#### RECORDS FOR THIS TASK ####
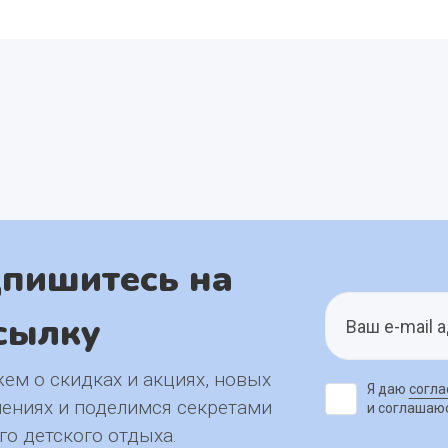
пишитесь на
сылку
ем о скидках и акциях, новых
Я даю
согла
ениях и поделимся секретами
и соглашаю
го детского отдыха.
####
_ABOUT THIS TASK_
Pull the recognized text from every entry above and reproduce each line verbatim, in its original order. Leave the pictures out of the answer.

_YOUR RESPONSE_
пишитесь на
сылку
ем о скидках и акциях, новых
Я даю
согла
ениях и поделимся секретами
и соглашаю
го детского отдыха.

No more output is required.